Through triggers. All around us are sights, smells and sounds that can stimulate, or trigger, various ideas and thoughts.

For instance, when I say summertime and barbecues, what do you think of? Hot dogs were probably in there somewhere. Connecting a brand, idea or product with a trigger that is often thought or talked about raises the chances your brand, idea or product will be thought or talked about.

And while making a message or brand interesting is our “default tendency” said Berger, that’s not always the best option: “Think about whether the message will be triggered by the everyday environments of the target audience.” Even though it might be interesting, if it doesn’t have frequent triggers, it won’t last long in popularity. It’s like why Cheerios are discussed more than Disney World: Breakfast happens every morning for everyone. Going to Florida and seeing Mickey Mouse only happens once a year, if that. Cheerios are triggered by a frequent stimulus while Disney World isn’t, even if it is more interesting.

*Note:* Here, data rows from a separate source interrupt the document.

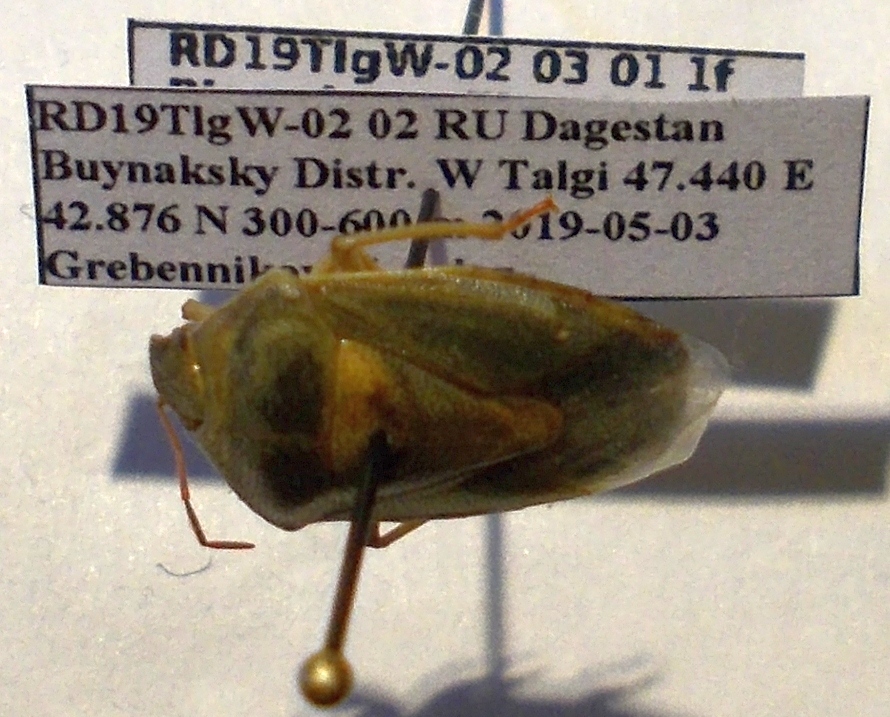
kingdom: Animalia
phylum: Arthropoda
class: Insecta
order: Hemiptera
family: Pentatomidae
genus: Piezodorus
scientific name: Piezodorus lituratus
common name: Stink bug
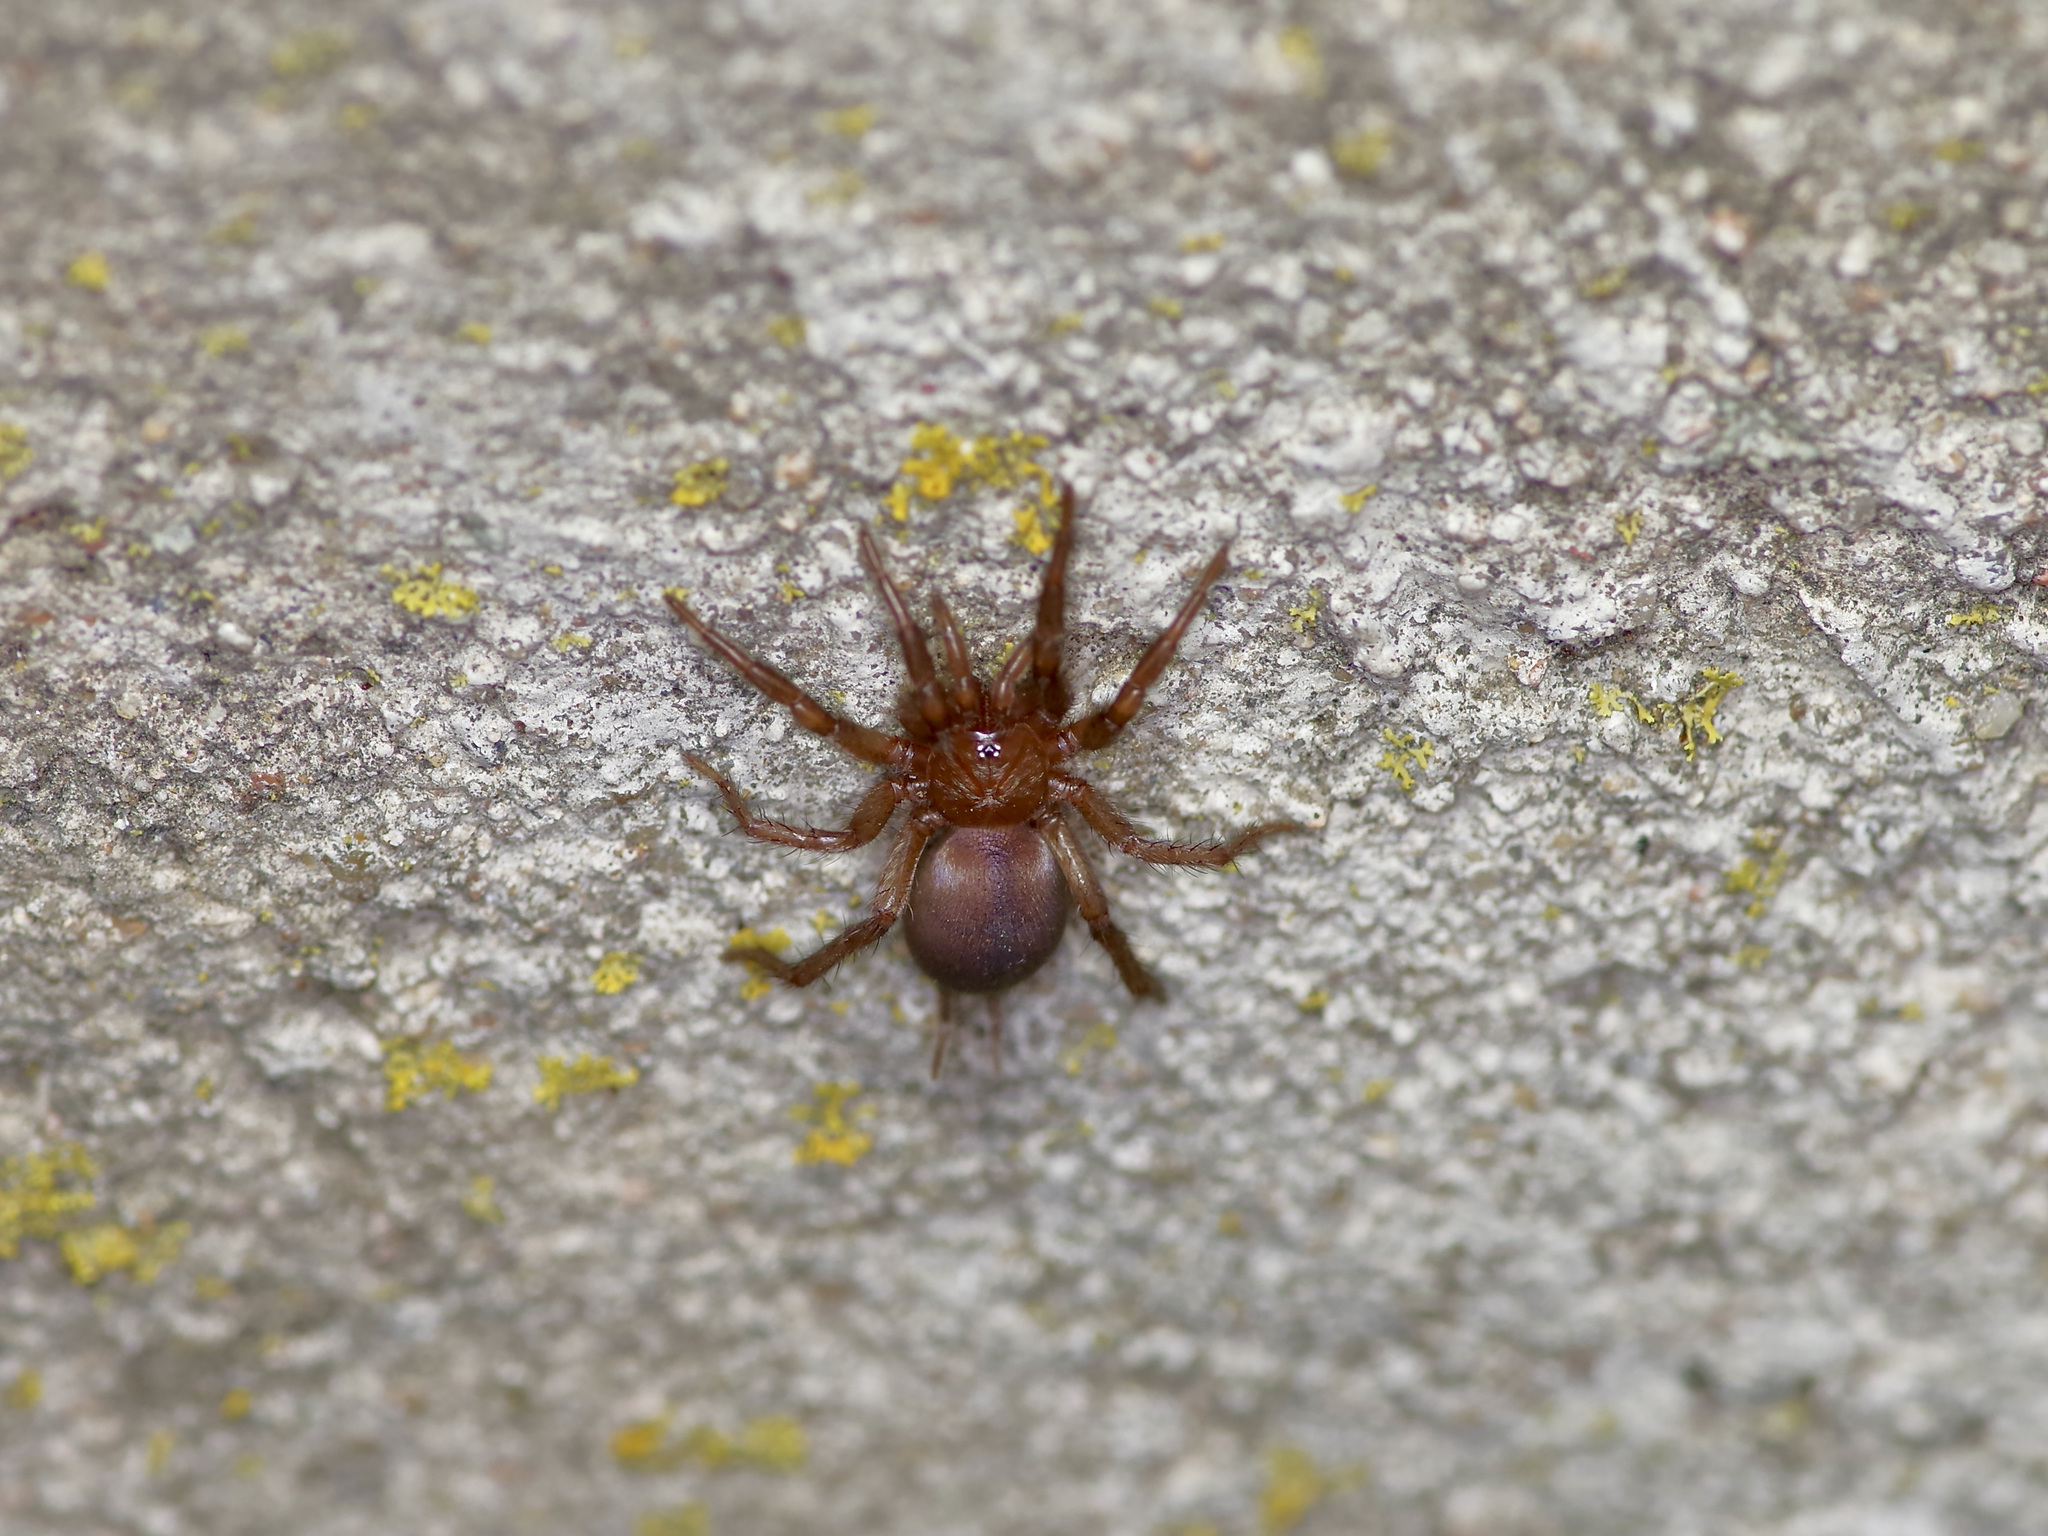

So a good trigger equals frequency … most of the time! There are some triggers that are too frequent, like the color red; people already associate red with roses, apples, Coca Cola, etc. You need to find a frequent yet original trigger.

What can you use to trigger people’s thoughts to come back to your Box business? How can your message be triggered on a daily basis? While “triggers and cues lead people to talk, choose and use,” it’s up to you to find and place those triggers accordingly.